STOCK INDEX FUTURES
Stock index futures are lower with reduced optimism surrounding Ukraine and Russia talks.
Mortgage applications in the U.S. declined 6.8% in the week ended March 25, which is the lowest level since December 2019, as mortgage rates surged by the most in eleven years. Applications to refinance a home loan fell 14.9% to the lowest since May 2019, while those to purchase a home edged up 0.6%.
The Automated Data Processing, Inc. employment report showed private businesses in the U.S. hired 455,000 workers in March, which is slightly higher than market forecasts of 450,000.

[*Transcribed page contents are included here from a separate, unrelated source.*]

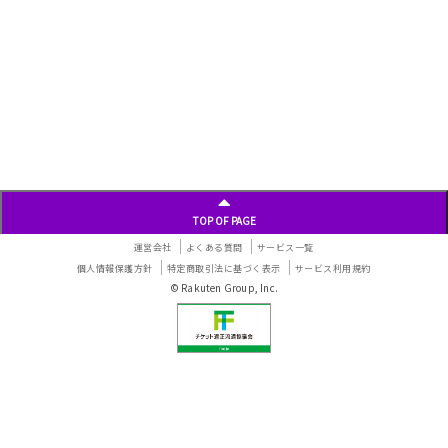
TOP OF PAGE
運営会社
よくある質問
サービス一覧
個人情報保護方針
特定商取引法に基づく表示
サービス利用規約
© Rakuten Group, Inc.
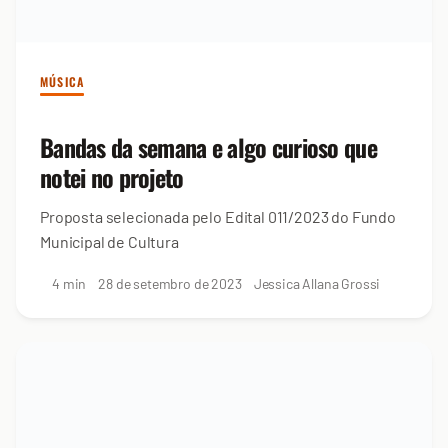
MÚSICA
Bandas da semana e algo curioso que
notei no projeto
Proposta selecionada pelo Edital 011/2023 do Fundo
Municipal de Cultura
4 min
28 de setembro de 2023
Jessica Allana Grossi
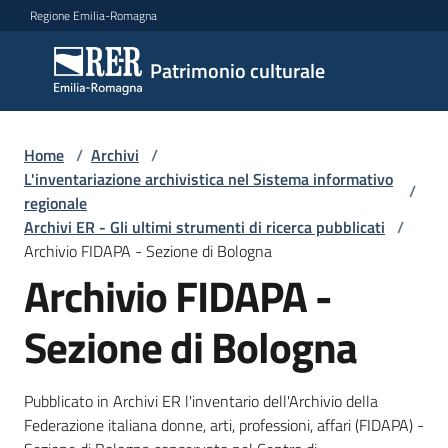
Vai al contenuto
Vai alla navigazione
Vai al footer
Regione Emilia-Romagna
Patrimonio
Patrimonio culturale
culturale
Home
/
Archivi
/
Argomenti
L'inventariazione archivistica nel Sistema informativo
/
regionale
Archivi ER - Gli ultimi strumenti di ricerca pubblicati
/
Archivio FIDAPA - Sezione di Bologna
Novità
Archivio FIDAPA -
Sezione di Bologna
Servizi
Leggi
Pubblicato in Archivi ER l'inventario dell'Archivio della
Atti
Federazione italiana donne, arti, professioni, affari (FIDAPA) -
Bandi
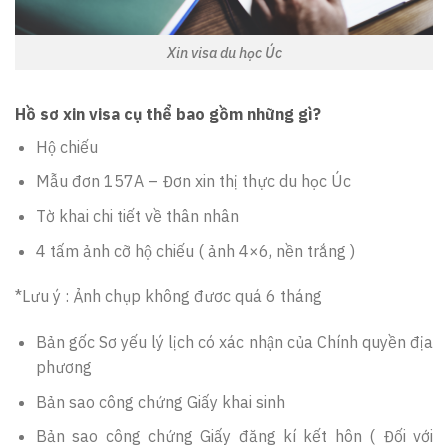
Xin visa du học Úc
Hồ sơ xin visa cụ thể bao gồm những gì?
Hộ chiếu
Mẫu đơn 157A – Đơn xin thị thực du học Úc
Tờ khai chi tiết về thân nhân
4 tấm ảnh cỡ hộ chiếu ( ảnh 4×6, nền trắng )
*Lưu ý : Ảnh chụp không đươc quá 6 tháng
Bản gốc Sơ yếu lý lịch có xác nhận của Chính quyền địa
phương
Bản sao công chứng Giấy khai sinh
Bản sao công chứng Giấy đăng kí kết hôn ( Đối với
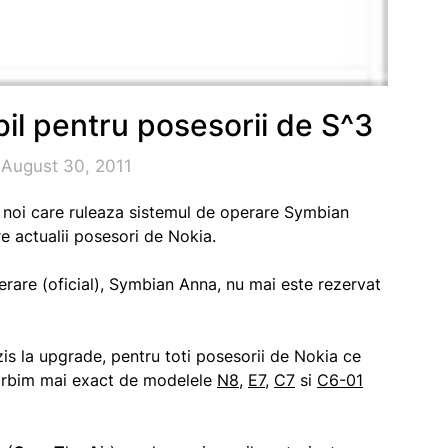
il pentru posesorii de S^3
 August 30, 2011
e noi care ruleaza sistemul de operare Symbian
e actualii posesori de Nokia.
erare (oficial), Symbian Anna, nu mai este rezervat
zis la upgrade, pentru toti posesorii de Nokia ce
orbim mai exact de modelele
N8
,
E7
,
C7
si
C6-01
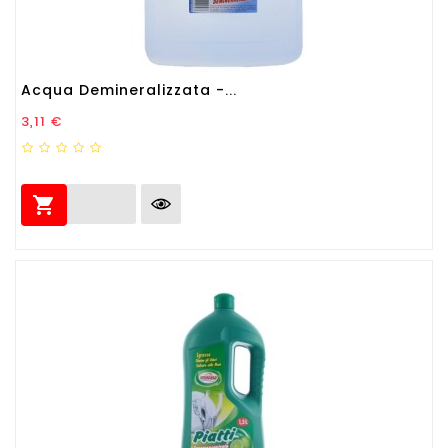
Acqua Demineralizzata -...
Prezzo
3,11 €

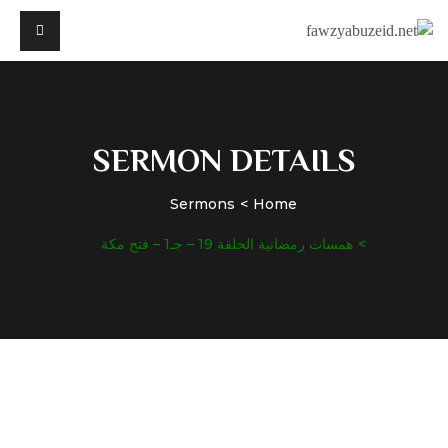
SERMON DETAILS
Sermons
Home
همسات رمضانية الحلقة 19 – جـ1 – فتح مكة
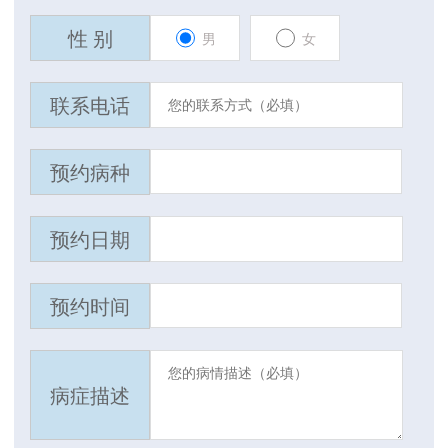
性 别
男
女
联系电话
预约病种
预约日期
预约时间
病症描述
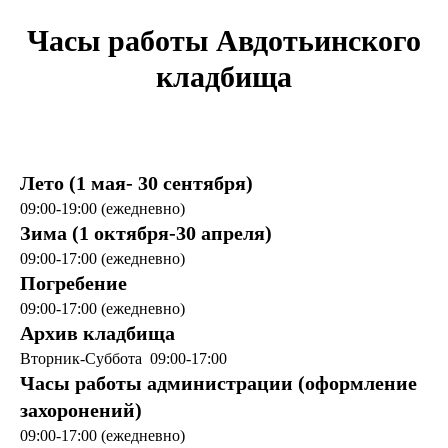
Часы работы Авдотьинского
кладбища
Лето (1 мая- 30 сентября)
09:00-19:00 (ежедневно)
Зима (1 октября-30 апреля)
09:00-17:00 (ежедневно)
Погребение
09:00-17:00 (ежедневно)
Архив кладбища
Вторник-Суббота 09:00-17:00
Часы работы администрации (оформление
захоронений)
09:00-17:00 (ежедневно)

The third estimate for the fourth-quarter GDP was 6.9% growth when 7.1% growth was expected.
The dominant influences remain geopolitical tensions and the hawkish Federal Reserve.
CURRENCY FUTURES
The U.S. dollar index is lower as flight to quality longs are liquidated.
Germany’s consumer price inflation rate is expected to climb to 7.3% in March, which is the most since 1981 and well above market expectations of 6.3%.

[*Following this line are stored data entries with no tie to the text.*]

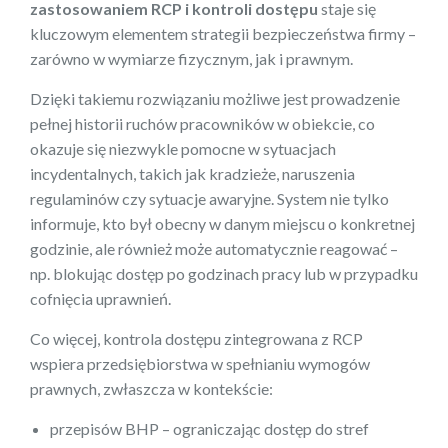
zastosowaniem RCP i kontroli dostępu
staje się
kluczowym elementem strategii bezpieczeństwa firmy –
zarówno w wymiarze fizycznym, jak i prawnym.
Dzięki takiemu rozwiązaniu możliwe jest prowadzenie
pełnej historii ruchów pracowników w obiekcie, co
okazuje się niezwykle pomocne w sytuacjach
incydentalnych, takich jak kradzieże, naruszenia
regulaminów czy sytuacje awaryjne. System nie tylko
informuje, kto był obecny w danym miejscu o konkretnej
godzinie, ale również może automatycznie reagować –
np. blokując dostęp po godzinach pracy lub w przypadku
cofnięcia uprawnień.
Co więcej, kontrola dostępu zintegrowana z RCP
wspiera przedsiębiorstwa w spełnianiu wymogów
prawnych, zwłaszcza w kontekście:
przepisów BHP – ograniczając dostęp do stref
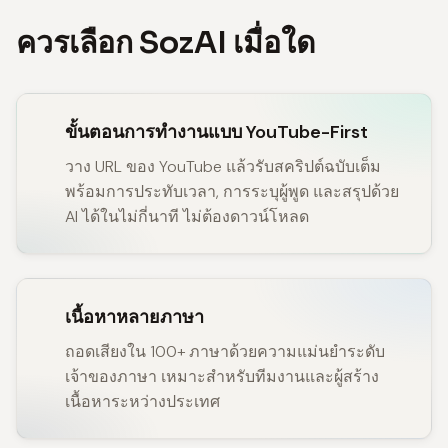
ควรเลือก SozAI เมื่อใด
ขั้นตอนการทำงานแบบ YouTube-First
วาง URL ของ YouTube แล้วรับสคริปต์ฉบับเต็ม
พร้อมการประทับเวลา, การระบุผู้พูด และสรุปด้วย
AI ได้ในไม่กี่นาที ไม่ต้องดาวน์โหลด
เนื้อหาหลายภาษา
ถอดเสียงใน 100+ ภาษาด้วยความแม่นยำระดับ
เจ้าของภาษา เหมาะสำหรับทีมงานและผู้สร้าง
เนื้อหาระหว่างประเทศ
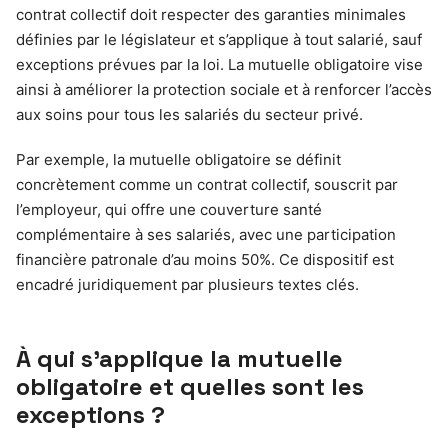
contrat collectif doit respecter des garanties minimales
définies par le législateur et s’applique à tout salarié, sauf
exceptions prévues par la loi. La mutuelle obligatoire vise
ainsi à améliorer la protection sociale et à renforcer l’accès
aux soins pour tous les salariés du secteur privé.
Par exemple, la mutuelle obligatoire se définit
concrètement comme un contrat collectif, souscrit par
l’employeur, qui offre une couverture santé
complémentaire à ses salariés, avec une participation
financière patronale d’au moins 50%. Ce dispositif est
encadré juridiquement par plusieurs textes clés.
À qui s’applique la mutuelle
obligatoire et quelles sont les
exceptions ?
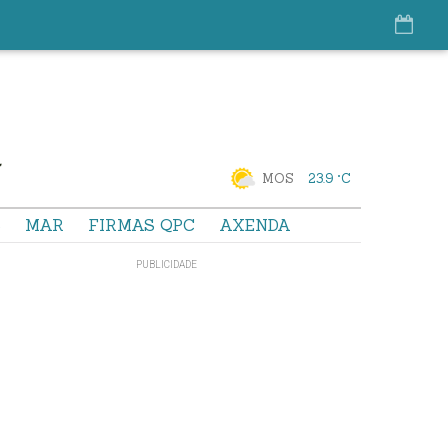
MOS
23.9 °C
S
MAR
FIRMAS QPC
AXENDA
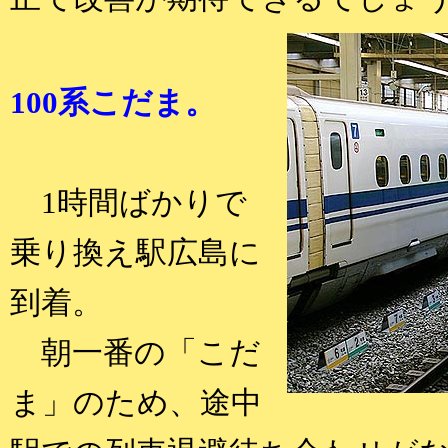
100系こだま。
1時間ばかりで
乗り換え駅広島に
到着。
朝一番の「こだ
ま」のため、途中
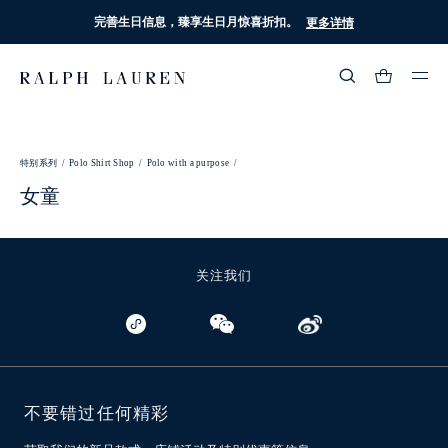
完善生日信息，臻享生日月惊喜折扣。
更多详情
热门搜索
:
特别系列 /
Polo Shirt Shop /
Polo with a purpose /
流行分类
女童
关注我们
不要错过任何精彩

The economic sentiment indicator in the euro area dropped by 5.4 points from a month earlier to 108.5 in March, which is below market expectations of 109. This was the lowest reading since March 2021, mainly due to plummeting consumer confidence.
Financial futures markets are becoming increasingly confident that the European Central Bank will start hiking interest rates this year.

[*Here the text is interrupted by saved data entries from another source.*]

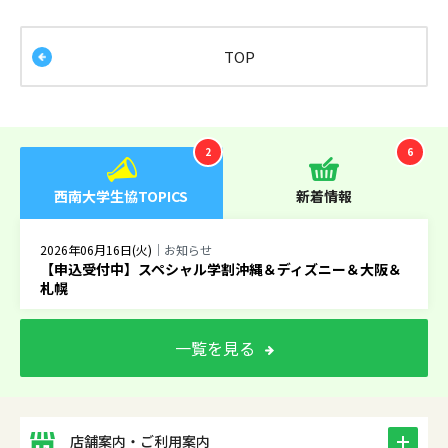
TOP
2
6
西南大学生協TOPICS
新着情報
2026年06月16日(火)
｜お知らせ
【申込受付中】スペシャル学割沖縄＆ディズニー＆大阪＆
札幌
一覧を見る
icon
店舗案内・ご利用案内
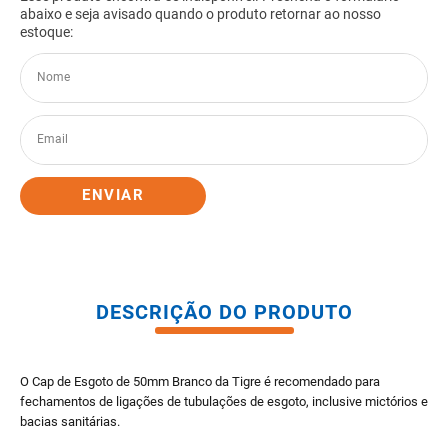
8
º
gabinete banheiro
9
º
porta
10
º
vaso sanitario caixa acoplada
ENVIAR
DESCRIÇÃO DO PRODUTO
O Cap de Esgoto de 50mm Branco da Tigre é recomendado para
fechamentos de ligações de tubulações de esgoto, inclusive mictórios e
bacias sanitárias.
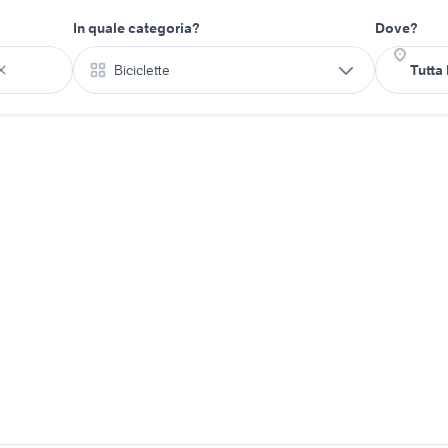
In quale categoria?
Dove?
Biciclette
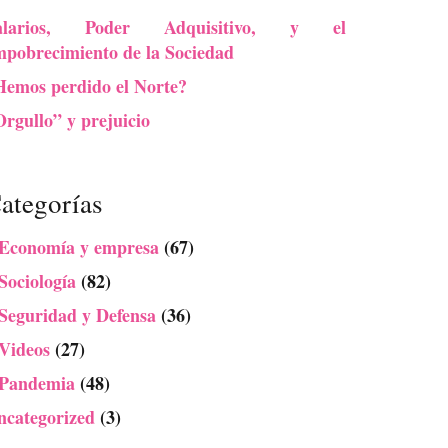
alarios, Poder Adquisitivo, y el
mpobrecimiento de la Sociedad
Hemos perdido el Norte?
rgullo” y prejuicio
ategorías
 Economía y empresa
(67)
Sociología
(82)
 Seguridad y Defensa
(36)
 Videos
(27)
 Pandemia
(48)
ncategorized
(3)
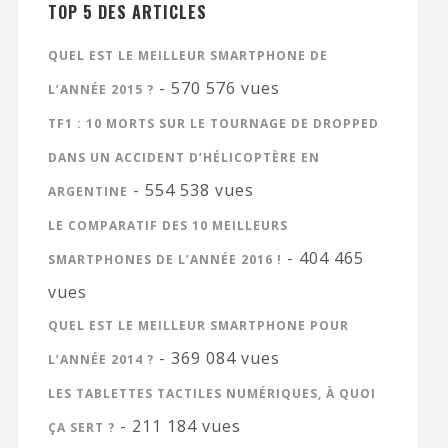
TOP 5 DES ARTICLES
QUEL EST LE MEILLEUR SMARTPHONE DE
- 570 576 vues
L’ANNÉE 2015 ?
TF1 : 10 MORTS SUR LE TOURNAGE DE DROPPED
DANS UN ACCIDENT D’HÉLICOPTÈRE EN
- 554 538 vues
ARGENTINE
LE COMPARATIF DES 10 MEILLEURS
- 404 465
SMARTPHONES DE L’ANNÉE 2016 !
vues
QUEL EST LE MEILLEUR SMARTPHONE POUR
- 369 084 vues
L’ANNÉE 2014 ?
LES TABLETTES TACTILES NUMÉRIQUES, À QUOI
- 211 184 vues
ÇA SERT ?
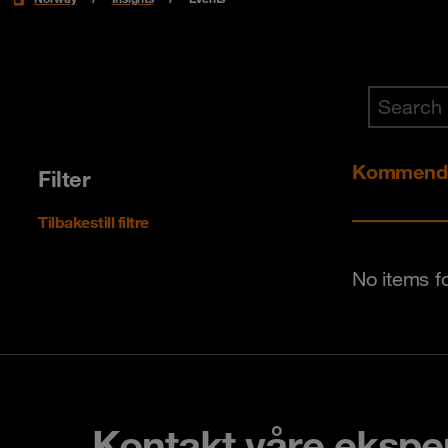
Kommende
Filter
Tilbakestill filtre
No items f
Kontakt våre ekspe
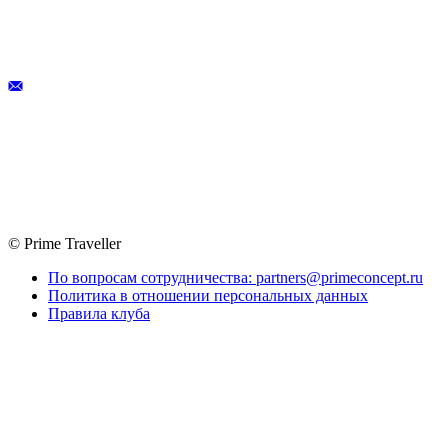
© Prime Traveller
По вопросам сотрудничества: partners@primeconcept.ru
Политика в отношении персональных данных
Правила клуба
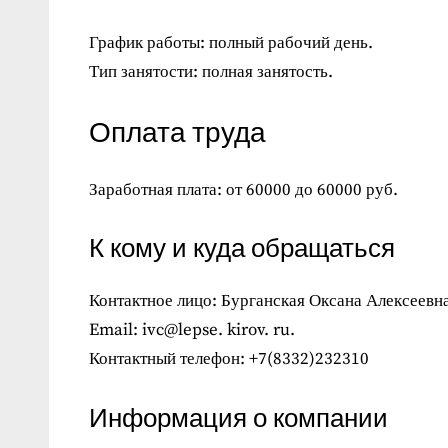
График работы: полный рабочий день.
Тип занятости: полная занятость.
Оплата труда
Заработная плата: от 60000 до 60000 руб.
К кому и куда обращаться
Контактное лицо: Бурганская Оксана Алексеевн
Email: ivc@lepse. kirov. ru.
Контактный телефон: +7(8332)232310
Информация о компании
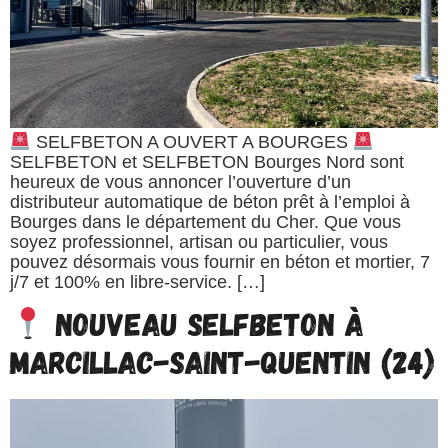
SELFBETON A OUVERT A BOURGES
SELFBETON et SELFBETON Bourges Nord sont
heureux de vous annoncer l’ouverture d’un
distributeur automatique de béton prêt à l’emploi à
Bourges dans le département du Cher. Que vous
soyez professionnel, artisan ou particulier, vous
pouvez désormais vous fournir en béton et mortier, 7
j/7 et 100% en libre-service. […]
Nouveau SELFBETON à
Marcillac-Saint-Quentin (24)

Money markets expect the ECB’s deposit rate, currently at -0.50%, will increase to approximately 0.10% by the end of 2022.
Some analysts believe the risk of recession is currently greater in Europe than in the U.S.
The Japanese yen is higher after falling to a nearly 7-year low on Monday.
Interest rate differential expectations suggest the Japanese yen will trend lower longer term.
INTEREST RATE MARKET FUTURES
Federal Reserve speakers today are Thomas Barkin at 8:15 and Esther George at 12:00.
Traders are keeping a close watch on the yield curve, which measures the spread between short-term and long-term rates and is often seen as a strong indicator of sentiment about the prospects for economic growth. Yesterday the yield curve briefly inverted, meaning yields on two-year U.S. Treasuries briefly surpassed yields on the 10-year note for the first time since 2019.
Lower prices are likely for futures.